SUPPLIED RECORDS ▸
···

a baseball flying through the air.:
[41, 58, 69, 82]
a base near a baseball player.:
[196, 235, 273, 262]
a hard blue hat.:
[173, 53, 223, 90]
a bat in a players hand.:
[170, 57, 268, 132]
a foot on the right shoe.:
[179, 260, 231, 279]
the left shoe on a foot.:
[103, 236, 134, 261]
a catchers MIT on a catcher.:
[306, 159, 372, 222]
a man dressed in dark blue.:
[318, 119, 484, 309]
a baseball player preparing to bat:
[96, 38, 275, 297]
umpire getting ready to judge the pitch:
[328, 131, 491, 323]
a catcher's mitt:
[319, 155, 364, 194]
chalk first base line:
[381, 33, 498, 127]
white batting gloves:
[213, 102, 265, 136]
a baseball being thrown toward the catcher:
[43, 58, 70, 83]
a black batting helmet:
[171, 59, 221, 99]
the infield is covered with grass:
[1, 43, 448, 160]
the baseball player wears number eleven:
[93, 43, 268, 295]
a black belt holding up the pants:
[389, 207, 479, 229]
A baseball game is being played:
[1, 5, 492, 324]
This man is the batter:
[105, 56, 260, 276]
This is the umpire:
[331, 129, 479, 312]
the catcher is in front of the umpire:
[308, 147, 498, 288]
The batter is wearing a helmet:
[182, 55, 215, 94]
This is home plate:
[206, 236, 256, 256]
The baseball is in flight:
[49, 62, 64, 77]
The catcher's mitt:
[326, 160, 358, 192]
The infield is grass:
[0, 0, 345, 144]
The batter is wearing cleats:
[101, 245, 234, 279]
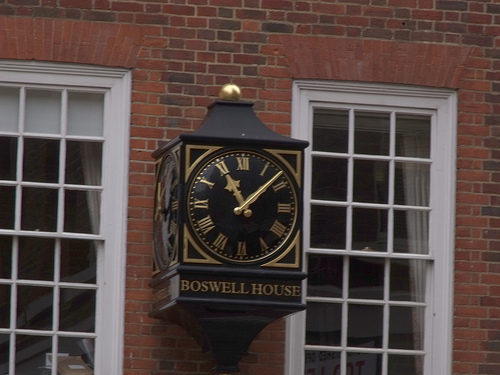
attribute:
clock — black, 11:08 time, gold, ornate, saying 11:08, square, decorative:
[146, 83, 311, 365]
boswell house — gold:
[179, 277, 303, 299]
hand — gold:
[231, 166, 284, 220]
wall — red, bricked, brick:
[2, 2, 499, 373]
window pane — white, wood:
[0, 61, 122, 374]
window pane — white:
[288, 77, 459, 372]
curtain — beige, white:
[76, 139, 107, 244]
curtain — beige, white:
[399, 130, 428, 374]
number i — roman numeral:
[258, 161, 273, 183]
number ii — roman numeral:
[273, 179, 288, 196]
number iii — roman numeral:
[276, 200, 293, 216]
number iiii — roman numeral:
[269, 219, 287, 239]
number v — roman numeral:
[258, 235, 270, 253]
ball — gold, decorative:
[220, 84, 242, 102]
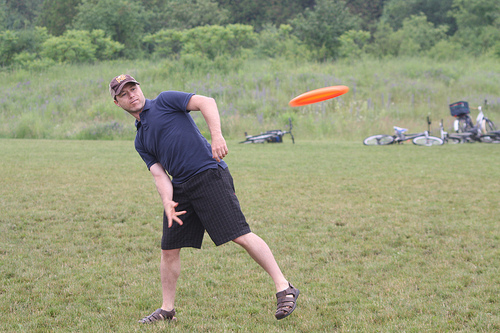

···

TASK ▸ Reproduce every entry above verbatim, from first to last, and leave out the pictures.

WRITTEN ANSWER ▸
a baseball flying through the air.:
[41, 58, 69, 82]
a base near a baseball player.:
[196, 235, 273, 262]
a hard blue hat.:
[173, 53, 223, 90]
a bat in a players hand.:
[170, 57, 268, 132]
a foot on the right shoe.:
[179, 260, 231, 279]
the left shoe on a foot.:
[103, 236, 134, 261]
a catchers MIT on a catcher.:
[306, 159, 372, 222]
a man dressed in dark blue.:
[318, 119, 484, 309]
a baseball player preparing to bat:
[96, 38, 275, 297]
umpire getting ready to judge the pitch:
[328, 131, 491, 323]
a catcher's mitt:
[319, 155, 364, 194]
chalk first base line:
[381, 33, 498, 127]
white batting gloves:
[213, 102, 265, 136]
a baseball being thrown toward the catcher:
[43, 58, 70, 83]
a black batting helmet:
[171, 59, 221, 99]
the infield is covered with grass:
[1, 43, 448, 160]
the baseball player wears number eleven:
[93, 43, 268, 295]
a black belt holding up the pants:
[389, 207, 479, 229]
A baseball game is being played:
[1, 5, 492, 324]
This man is the batter:
[105, 56, 260, 276]
This is the umpire:
[331, 129, 479, 312]
the catcher is in front of the umpire:
[308, 147, 498, 288]
The batter is wearing a helmet:
[182, 55, 215, 94]
This is home plate:
[206, 236, 256, 256]
The baseball is in flight:
[49, 62, 64, 77]
The catcher's mitt:
[326, 160, 358, 192]
The infield is grass:
[0, 0, 345, 144]
The batter is wearing cleats:
[101, 245, 234, 279]
attribute:
clock — black, 11:08 time, gold, ornate, saying 11:08, square, decorative:
[146, 83, 311, 365]
boswell house — gold:
[179, 277, 303, 299]
hand — gold:
[231, 166, 284, 220]
wall — red, bricked, brick:
[2, 2, 499, 373]
window pane — white, wood:
[0, 61, 122, 374]
window pane — white:
[288, 77, 459, 372]
curtain — beige, white:
[76, 139, 107, 244]
curtain — beige, white:
[399, 130, 428, 374]
number i — roman numeral:
[258, 161, 273, 183]
number ii — roman numeral:
[273, 179, 288, 196]
number iii — roman numeral:
[276, 200, 293, 216]
number iiii — roman numeral:
[269, 219, 287, 239]
number v — roman numeral:
[258, 235, 270, 253]
ball — gold, decorative:
[220, 84, 242, 102]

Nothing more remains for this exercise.